Things to do>
1. Answer these questions using the article below on the lawsuit against OpenAI:
(a) How many words does the lawsuit claim OpenAI scraped from the internet?
(b) Which OpenAI investor is also named as a defendant?
(c) In what court was the proposed class action filed?
2. Reproduce the passage of the OpenAI lawsuit article between "ChatGPT creator OpenAI" and "information, without consent.", inclusive.
++++ Study text ++++
ChatGPT creator OpenAI is facing a class action suit for allegedly misappropriating massive amounts of personal data from the internet to develop its AI products.
Noting that a “mature market” for data exists, the 157-page lawsuit claims that despite established protocols, OpenAI resorted to “theft” to systematically scrape 300 billion words from the internet, which included personal information, without consent.
The data was then used to develop products using large language models and deep language algorithms to study and generate human-like language that can be used for a wide range of applications, including chatbots, language translation, and text generation.
“It doubled down on a strategy to secretly harvest massive amounts of personal data from the internet, including private information and private conversations, medical data, information about children – essentially every piece of data exchanged on the internet it could take – without notice to the owners or users of such data, much less with anyone's permission,” claimed the plaintiffs, who were described only by their professions and initials.
“OpenAI did so in secret, and without registering as a data broker as it was required to do under applicable law,” they added.
The proposed class action lawsuit, which was filed before a California federal court, also lists OpenAI investor Microsoft as a defendant. It’s asking for a temporary freeze on further commercial use of OpenAI’s products as well as payments of “data dividends” to compensate those whose information was used to develop and train OpenAI’s products.
The lawsuit comes as concerns around AI technology grow. Recently, leaders of artificial intelligence companies, including OpenAI CEO Sam Altman, have been at the center of conversations to mitigate its risks and address concerns around possible privacy violations.
++++ Available data ++++
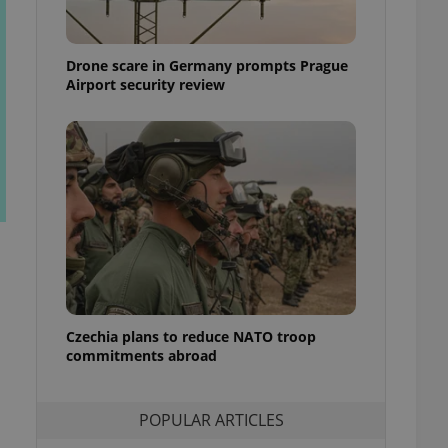
ensure best practices
ob advertisers of a
Drone scare in Germany prompts Prague
is is necessary to
anding presence and
Airport security review
atedly triggered on
cord of user
ecessary to ensure
uizzes and to ensure
Expats.cz users of
formation that
site and informs
 them. This is
ortant information
 users.
-Script.com service
nsent preferences.
ipt.com cookie
Czechia plans to reduce NATO troop
commitments abroad
and article usage
necessary for us to
ty services and
POPULAR ARTICLES
ble.
ions based on the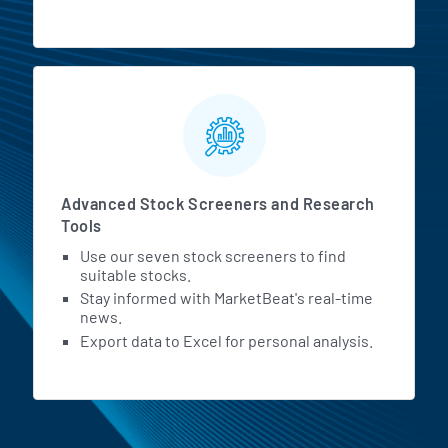
Advanced Stock Screeners and Research
Tools
Use our seven stock screeners to find
suitable stocks.
Stay informed with MarketBeat's real-time
news.
Export data to Excel for personal analysis.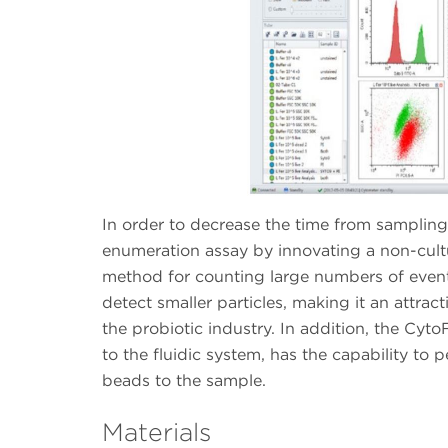
In order to decrease the time from sampling 
enumeration assay by innovating a non-cultu
method for counting large numbers of events.
detect smaller particles, making it an attra
the probiotic industry. In addition, the C
to the fluidic system, has the capability to
beads to the sample.
Materials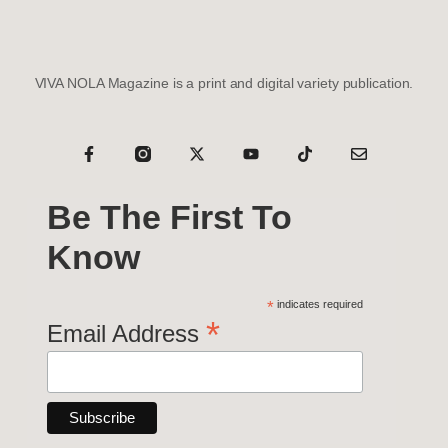
VIVA NOLA Magazine is a print and digital variety publication.
Be The First To
Know
*
indicates required
*
Email Address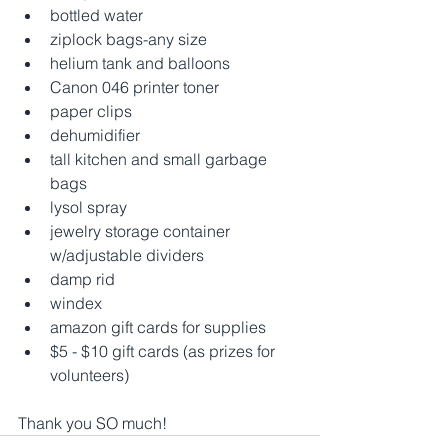
bottled water
ziplock bags-any size
helium tank and balloons
Canon 046 printer toner
paper clips 
dehumidifier 
tall kitchen and small garbage 
bags 
lysol spray
jewelry storage container 
w/adjustable dividers
damp rid 
windex
amazon gift cards for supplies
$5 - $10 gift cards (as prizes for 
volunteers)
Thank you SO much!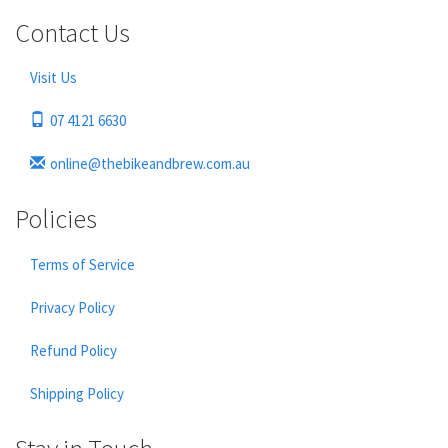
Contact Us
Visit Us
07 4121 6630
online@thebikeandbrew.com.au
Policies
Terms of Service
Privacy Policy
Refund Policy
Shipping Policy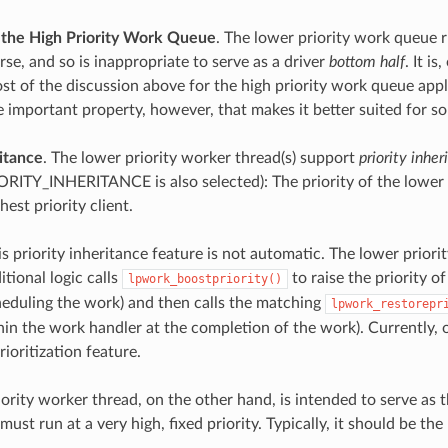
the High Priority Work Queue
. The lower priority work queue r
se, and so is inappropriate to serve as a driver
bottom half
. It i
t of the discussion above for the high priority work queue appl
 important property, however, that makes it better suited for s
ritance
. The lower priority worker thread(s) support
priority inher
TY_INHERITANCE is also selected): The priority of the lower p
est priority client.
s priority inheritance feature is not automatic. The lower priorit
itional logic calls
to raise the priority o
lpwork_boostpriority()
eduling the work) and then calls the matching
lpwork_restorepr
hin the work handler at the completion of the work). Currently, 
ioritization feature.
iority worker thread, on the other hand, is intended to serve as 
st run at a very high, fixed priority. Typically, it should be the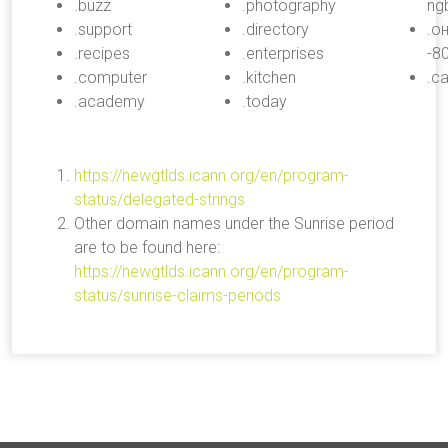
.buzz
.photography
ng
.support
.directory
.о
.recipes
.enterprises
-8
.computer
.kitchen
.с
.academy
.today
https://newgtlds.icann.org/en/program-
status/delegated-strings
Other domain names under the Sunrise period
are to be found here:
https://newgtlds.icann.org/en/program-
status/sunrise-claims-periods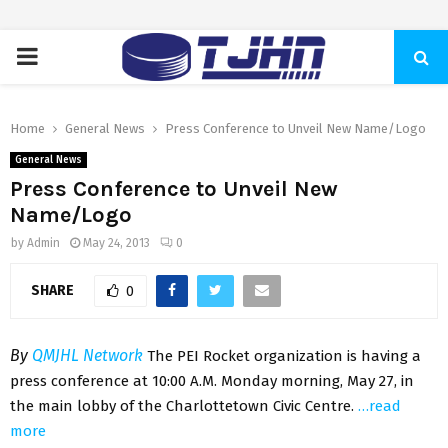
PRIMARY
MENU
Home
General News
Press Conference to Unveil New Name/Logo
General News
Press Conference to Unveil New
Name/Logo
by
Admin
May 24, 2013
0
SHARE
0
By
QMJHL Network
The PEI Rocket organization is having a
press conference at 10:00 A.M. Monday morning, May 27, in
the main lobby of the Charlottetown Civic Centre.
…read
more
++++
Task results>
1.
(a) 300 billion words
(b) Microsoft
(c) A California federal court

2.
ChatGPT creator OpenAI is facing a class action suit for allegedly misappropriating massive amounts of personal data from the internet to develop its AI products.
Noting that a “mature market” for data exists, the 157-page lawsuit claims that despite established protocols, OpenAI resorted to “theft” to systematically scrape 300 billion words from the internet, which included personal information, without consent.